9 Caracciolo (Citation2012: 217–218) points out that while Herman’s recruitment of cognitive models like the joint attentional scene allow Herman to account for the reader’s reconstruction of the intended story world, they are less enlightening in regard to the reader’s freedom to elaborate interpretations of that world.

10 I thank David Ciccoricco for this suggestion.

11 Although my use of “attunement” here alludes Immanuel Kant’s “respect for the moral law,” I indicate below that students and professionals alike draw from a range of philosophical traditions to describe the sense of personal responsibility that infuses their alignment with formal ethical codes. For a compelling exploration of “attunement” as an ethical resource, connected in particular with the skill of listening, see Lipari (Citation2014).

12 The project’s web site offers a wide range of downloadable teaching resources and activities developed by Jess Laccetti, including lesson plans aligned with the curriculum standards of Australia, Canada, the United Kingdom, and the United States. Gavin Stewart (Citation2010) offers a compelling analysis of these materials along with the many other paratextual elements surrounding the novel.

13 See Pullinger (Citation2008) for an account of Pullinger and Joseph’s decisions regarding the representation of Alice’s perspective.

14 I thank Chris Joseph for his permission to reproduce this code.

15 Ciccoricco (Citation2013a: 42–43) questions this notion that all the images and animations in the novel can be ascribed to Alice’s imagination by pointing to what appear to be depictions of places and events that are crucial to the plot but which Alice herself could never have seen nor likely imagined.

16 In this regard I share Brian McHale’s (Citation2012: 120) questions, which he directs to Alan Palmer’s work in particular, about the centrality of “mind” in the cognitive paradigm: “If narrative is essentially identical to mental functioning, one is tempted to wonder what, if anything, is left over. Is there anything in a narrative that is not mind?” McHale goes on to point to the methodological limitations arising from this lack of conceptual granularity: “Ultimately, if everything in narrative is mind, then hasn’t the very category of fictional consciousness or representation of consciousness been rendered redundant? Under the “whole mind” hypothesis, is it even useful any longer to maintain a separate category of represented consciousness?” (120).

17 For more extensive analyses of the relationship between the narrative form of Time’s Arrow and its ethical impact on the reader, see Phelan (Citation2012: Citation2010) and Martínez-Alfaro (Citation2011).

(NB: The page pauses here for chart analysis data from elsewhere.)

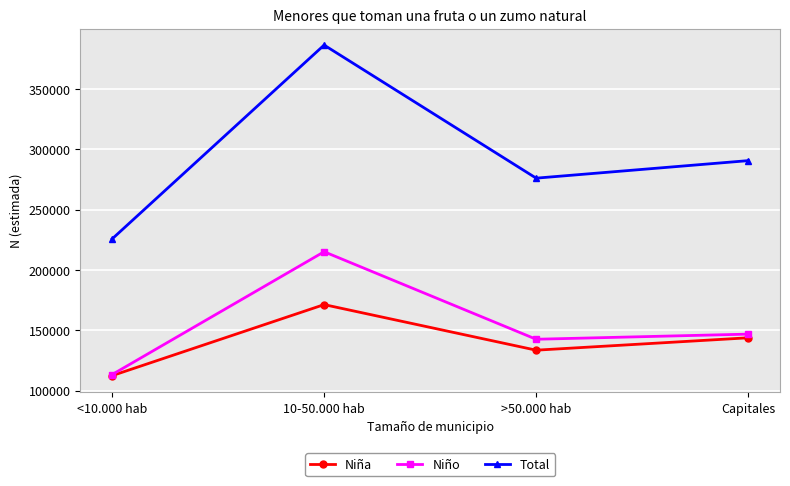

Rank the series at 10-50.000 hab from highest to lowest value.

Total, Niño, Niña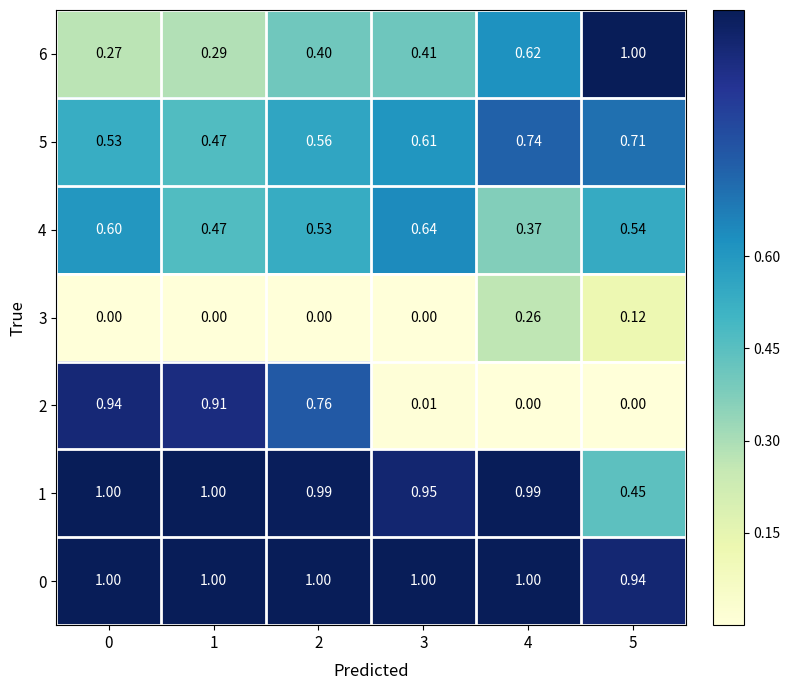

Is the value of 4 at 3 greater than the value of 3 at 2?

Yes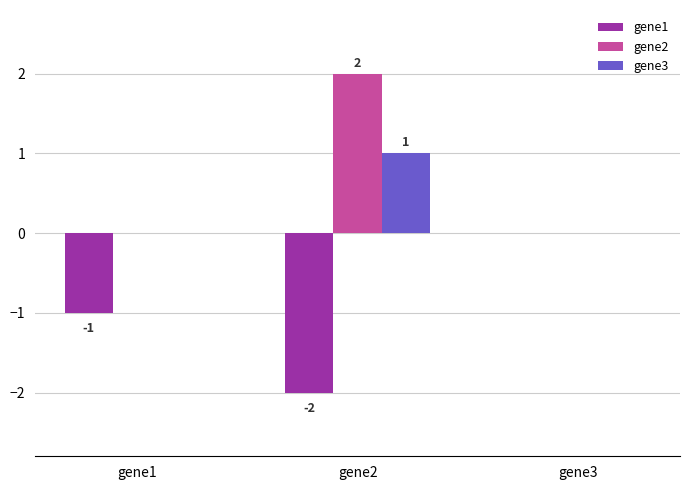

What is the difference between the gene3 values at gene2 and gene3?

1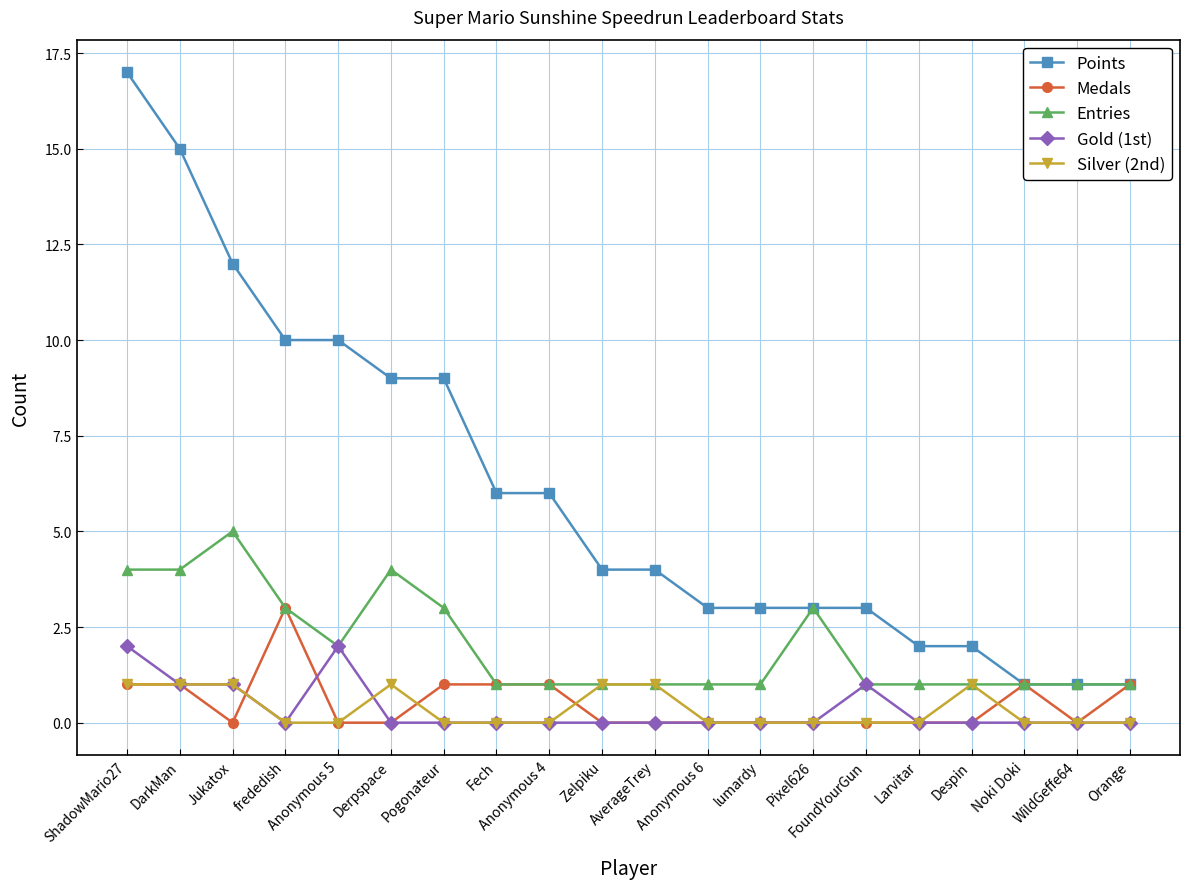

Reading left to right, what are all the values shown in this chart?

Points: ShadowMario27=17	DarkMan=15	Jukatox=12	frededish=10	Anonymous 5=10	Derpspace=9	Pogonateur=9	Fech=6	Anonymous 4=6	Zelpiku=4	AverageTrey=4	Anonymous 6=3	lumardy=3	Pixel626=3	FoundYourGun=3	Larvitar=2	Despin=2	Noki Doki=1	WildGeffe64=1	Orange=1
Medals: ShadowMario27=1	DarkMan=1	Jukatox=0	frededish=3	Anonymous 5=0	Derpspace=0	Pogonateur=1	Fech=1	Anonymous 4=1	Zelpiku=0	AverageTrey=0	Anonymous 6=0	lumardy=0	Pixel626=0	FoundYourGun=0	Larvitar=0	Despin=0	Noki Doki=1	WildGeffe64=0	Orange=1
Entries: ShadowMario27=4	DarkMan=4	Jukatox=5	frededish=3	Anonymous 5=2	Derpspace=4	Pogonateur=3	Fech=1	Anonymous 4=1	Zelpiku=1	AverageTrey=1	Anonymous 6=1	lumardy=1	Pixel626=3	FoundYourGun=1	Larvitar=1	Despin=1	Noki Doki=1	WildGeffe64=1	Orange=1
Gold (1st): ShadowMario27=2	DarkMan=1	Jukatox=1	frededish=0	Anonymous 5=2	Derpspace=0	Pogonateur=0	Fech=0	Anonymous 4=0	Zelpiku=0	AverageTrey=0	Anonymous 6=0	lumardy=0	Pixel626=0	FoundYourGun=1	Larvitar=0	Despin=0	Noki Doki=0	WildGeffe64=0	Orange=0
Silver (2nd): ShadowMario27=1	DarkMan=1	Jukatox=1	frededish=0	Anonymous 5=0	Derpspace=1	Pogonateur=0	Fech=0	Anonymous 4=0	Zelpiku=1	AverageTrey=1	Anonymous 6=0	lumardy=0	Pixel626=0	FoundYourGun=0	Larvitar=0	Despin=1	Noki Doki=0	WildGeffe64=0	Orange=0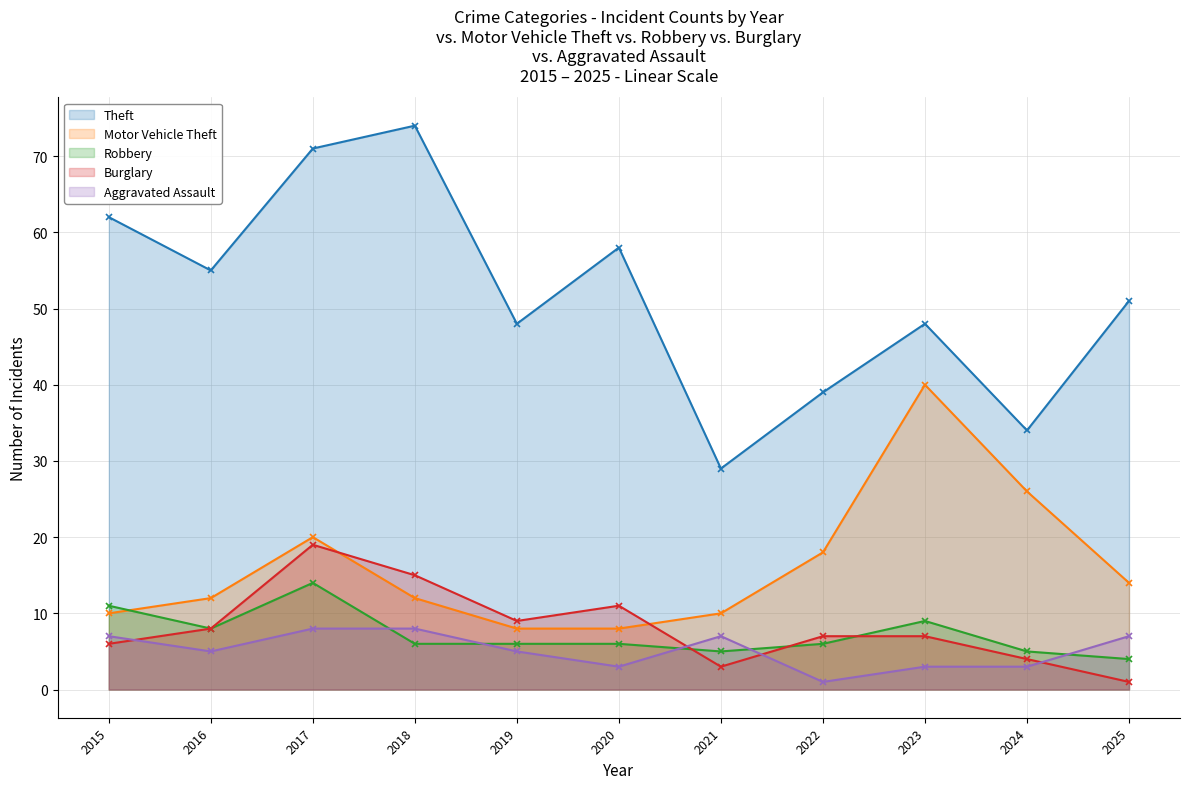

What is the value of the Aggravated Assault point at the 1st from the left?

7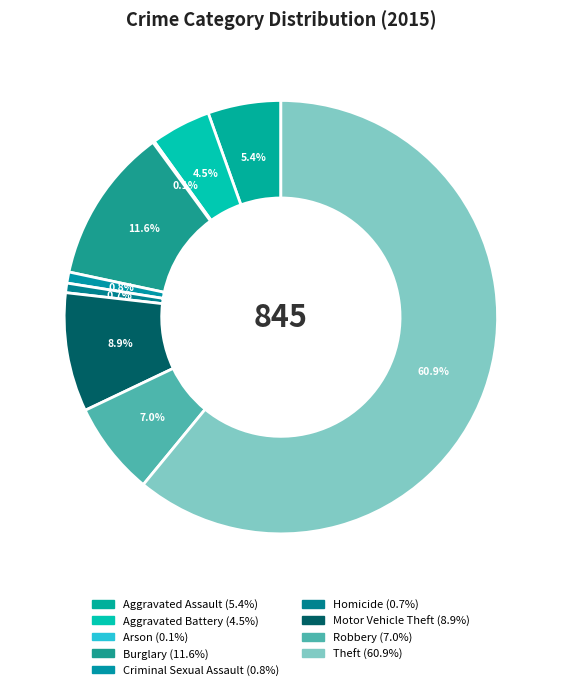

Which slice is the largest?

Theft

18 In the context of my present discussion of ethically oriented literary pedagogy, I find Ido Geiger’s (Citation2011: 163) description of Kant’s idea particularly resonant: “This feeling of respect for the moral law, or better, the capacity for feeling respect for the law – this affective attunement to the claims of morality – is a necessary condition of moral agency. It is not our duty to acquire this capacity – although it is our duty to cultivate it.”

19 Given my focus on Walsh’s redeployment of Althusser’s concept of interpellation, it is striking to note that Levinas at times uses the term “interpellation” to describe the appeal of the Other, as in this passage from “Phenomenon and Enigma” (Citation1987: 64–65): “Across the unbreakable chain of significations, standing out again the historical conjuncture, was there not an expression, a face facing and interpellating, coming from the depths, cutting the threads of the context? Did not a neighbor approach?” Martínez-Alfaro’s (Citation2011) compelling reading of Time’s Arrow draws heavily on Levinasian ethics.